И все же я начал решать эту умственную задачу, ибо подумал, что, как ни глупо доводить до конца столь никчемное расследование, не говоря уж о том, с каким риском оно было связано – я мог бы выглядеть рогоносцем или сумасшедшим – я отдал бы все за хорошего служащего, который сумел бы заменить увлекательной историей занудный рассказ «Кармен», сочиненный Санчесом.
В конце-то концов, сказал я себе, если хочешь отыскать хорошую историю, надо идти на риск. Каждый писатель знает это, как и то, что каждый рассказ рискует стать бессмысленным, но без этого риска он вообще ничем не станет.

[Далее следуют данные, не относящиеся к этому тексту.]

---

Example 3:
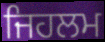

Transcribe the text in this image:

ਜਿਹਲਮ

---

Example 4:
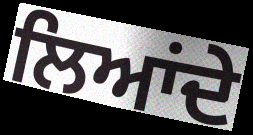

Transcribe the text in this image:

ਲਿਆਂਦੇ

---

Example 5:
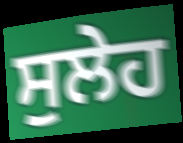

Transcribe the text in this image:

ਸੁਲੇਹ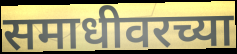
समाधीवरच्या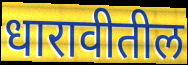
धारावीतीलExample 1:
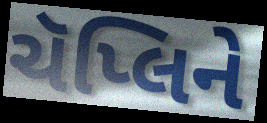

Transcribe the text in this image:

ચૅપ્લિને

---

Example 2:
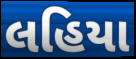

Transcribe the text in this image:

લહિયા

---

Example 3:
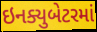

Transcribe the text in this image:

ઇનક્યુબેટરમાં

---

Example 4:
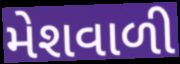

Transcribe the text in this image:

મેશવાળી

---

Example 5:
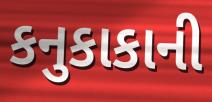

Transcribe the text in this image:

કનુકાકાની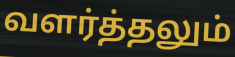
வளர்த்தலும்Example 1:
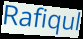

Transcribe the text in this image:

Rafiqul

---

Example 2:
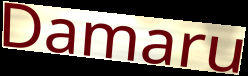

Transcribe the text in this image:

Damaru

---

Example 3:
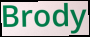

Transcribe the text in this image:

Brody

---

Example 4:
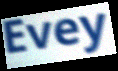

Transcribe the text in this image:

Evey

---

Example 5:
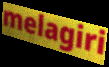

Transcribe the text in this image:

melagiriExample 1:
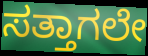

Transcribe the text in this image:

ಸತ್ತಾಗಲೇ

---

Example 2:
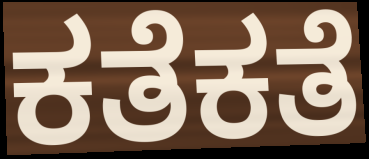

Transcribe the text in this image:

ಕತೆಕತೆ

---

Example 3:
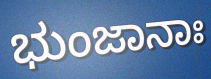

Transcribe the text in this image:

ಭುಂಜಾನಾಃ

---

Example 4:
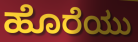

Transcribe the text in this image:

ಹೊರೆಯು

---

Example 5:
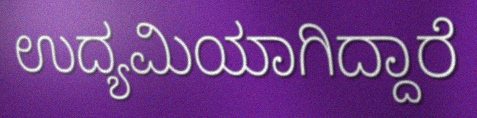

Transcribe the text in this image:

ಉದ್ಯಮಿಯಾಗಿದ್ದಾರೆ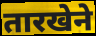
तारखेने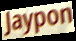
Jaypon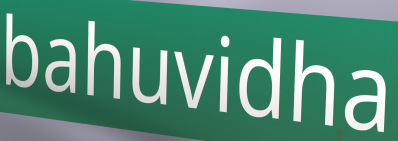
bahuvidha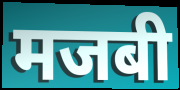
मजबीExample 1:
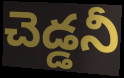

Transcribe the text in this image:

చెడ్డనీ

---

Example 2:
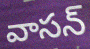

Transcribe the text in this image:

వాసన్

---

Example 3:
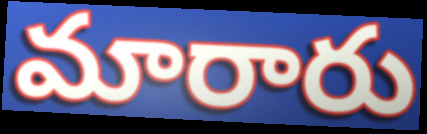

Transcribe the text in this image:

మారారు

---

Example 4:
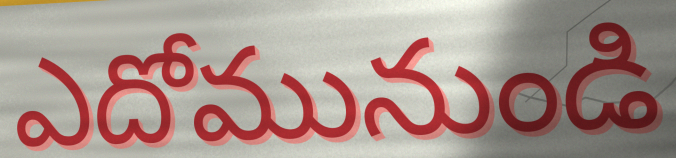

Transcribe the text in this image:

ఎదోమునుండి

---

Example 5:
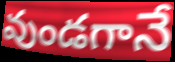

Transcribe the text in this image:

వుండగానే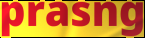
prasng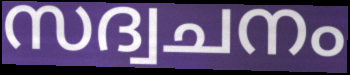
സദ്വചനം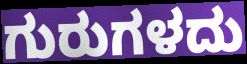
ಗುರುಗಳದು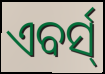
ଏବର୍ସ୍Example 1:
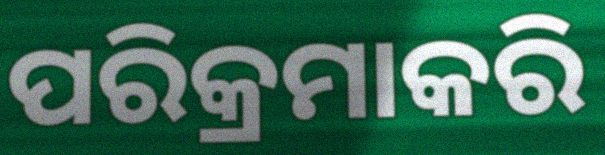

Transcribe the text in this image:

ପରିକ୍ରମାକରି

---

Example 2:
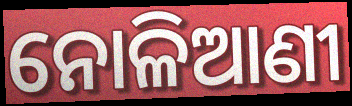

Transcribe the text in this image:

ନୋଳିଆଣୀ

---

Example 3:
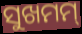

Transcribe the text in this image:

ସୁଖମମ୍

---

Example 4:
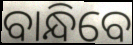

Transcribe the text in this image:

ବାନ୍ଧିବେ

Сейчас я останавливаюсь, чтобы внести одно уточнение, и за него, уверен, сам дневник будет мне благодарен: когда я говорю «писатель», у меня создается впечатление, что по причинам, моему разумению недоступным, мне представляется человек, который снимает перчатки, разматывает шарф, сообщает птице в клетке, что нынче снег, потирает руки, вешает пальто на крючок, идет дальше и готов отважиться на все.
Если не отважится, никогда не станет писателем.

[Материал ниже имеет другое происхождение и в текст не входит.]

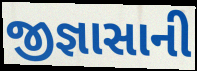
જીજ્ઞાસાનીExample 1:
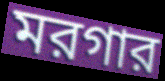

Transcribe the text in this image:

মরগার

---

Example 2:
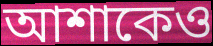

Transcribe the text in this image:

আশাকেও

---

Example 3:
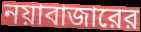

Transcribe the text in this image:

নয়াবাজারের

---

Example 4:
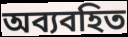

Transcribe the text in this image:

অব্যবহিত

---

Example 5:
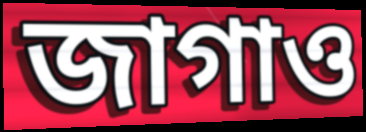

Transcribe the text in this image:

জাগাওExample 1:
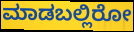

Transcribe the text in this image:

ಮಾಡಬಲ್ಲಿರೋ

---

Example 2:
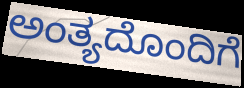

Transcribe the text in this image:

ಅಂತ್ಯದೊಂದಿಗೆ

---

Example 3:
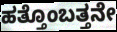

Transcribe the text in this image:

ಹತ್ತೊಂಬತ್ತನೇ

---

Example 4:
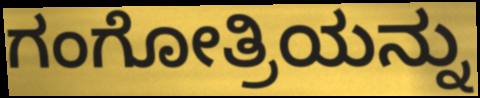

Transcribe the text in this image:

ಗಂಗೋತ್ರಿಯನ್ನು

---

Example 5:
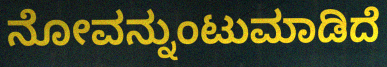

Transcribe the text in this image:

ನೋವನ್ನುಂಟುಮಾಡಿದೆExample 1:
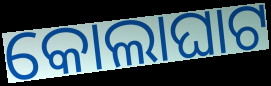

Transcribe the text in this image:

କୋଲାଘାଟ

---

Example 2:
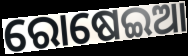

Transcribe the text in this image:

ରୋଷେଇଆ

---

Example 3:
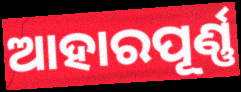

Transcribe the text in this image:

ଆହାରପୂର୍ଣ୍ଣ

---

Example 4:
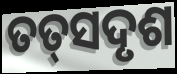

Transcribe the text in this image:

ତତ୍‌ସଦୃଶ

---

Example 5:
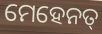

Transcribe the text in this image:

ମେହେନତ୍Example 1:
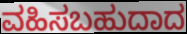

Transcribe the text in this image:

ವಹಿಸಬಹುದಾದ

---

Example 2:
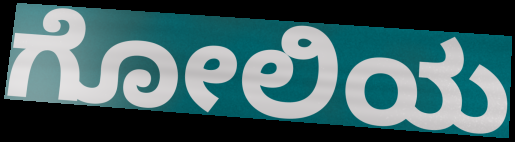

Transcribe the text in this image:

ಗೋಲಿಯ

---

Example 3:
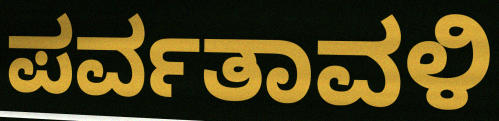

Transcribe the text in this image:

ಪರ್ವತಾವಳಿ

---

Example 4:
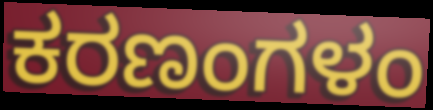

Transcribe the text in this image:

ಕರಣಂಗಳಂ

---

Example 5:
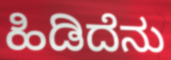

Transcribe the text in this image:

ಹಿಡಿದೆನು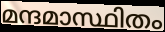
മന്ദമാസ്ഥിതം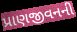
પ્રાણજીવનની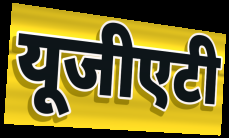
यूजीएटीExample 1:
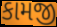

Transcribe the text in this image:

કામજી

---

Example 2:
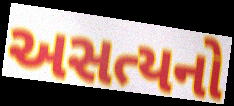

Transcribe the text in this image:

અસત્યનો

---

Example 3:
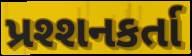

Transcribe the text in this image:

પ્રશ્શનકર્તા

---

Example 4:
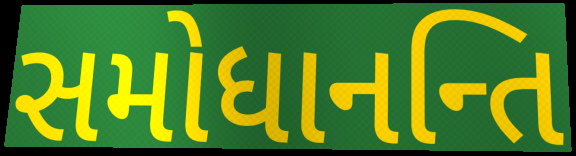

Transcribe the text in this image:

સમોધાનન્તિ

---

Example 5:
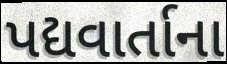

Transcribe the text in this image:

પદ્યવાર્તાના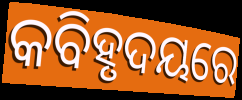
କବିହୃଦୟରେ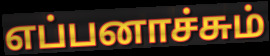
எப்பனாச்சும்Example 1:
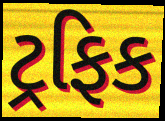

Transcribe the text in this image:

ટ્રફિક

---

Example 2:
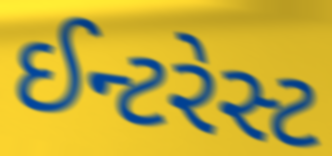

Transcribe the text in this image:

ઈન્ટરેસ્ટ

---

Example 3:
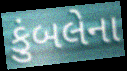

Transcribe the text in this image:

કુંબલેના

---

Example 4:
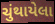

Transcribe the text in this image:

ચુંથાયેલા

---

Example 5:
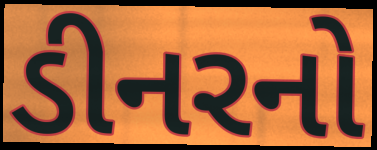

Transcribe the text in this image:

ડીનરનોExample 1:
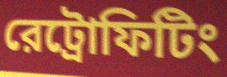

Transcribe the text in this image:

রেট্রোফিটিং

Этот человек с птицей в клетке, который приходит домой и вешает пальто на крючок, долго, на протяжении многих лет, был для меня самым ходовым воплощением писателя. Думаю, объясняется это тем, что в конце 60-х я посмотрел фильм Жана-Пьера Мельвиля «Самурай», где наемный убийца живет в глубочайшем одиночестве. Вот с тех пор этот образ меня сопровождает повсюду. Одинокий человек и птица в клетке – попугай-лори или еще какой-то, не помню точно. Образ человека, задавленного ледяной глыбой одиночества, но одновременно, опять же по причинам, определить которые не возьмусь, может быть, из-за перчаток или из-за возвращения домой – теплого.
Писатель подобен наемному убийце. И это объясняет, почему я когда-то при виде лже-племянника – он исполнял свою роль неоцененного таланта, писателя лучшего в мире, но покуда еще никому не ведомому – предложил ему наняться в преступники.
Я вышел на долгую прогулку по Койоту, пытаясь найти такую историю, куда уместился бы уже написанный мною фрагмент из «Кармен», которым втайне так гордился: «Она по-прежнему и как всегда была очень хороша собой…»
Я вышел в полной уверенности, что на улице со мной запросто могут случиться события, которые отлично согласуются с этим фрагментом. Да и что бы ни случилось, мне все пригодится для того, чтобы создать портрет нынешней Кармен, увиденной глазами обитателей квартала.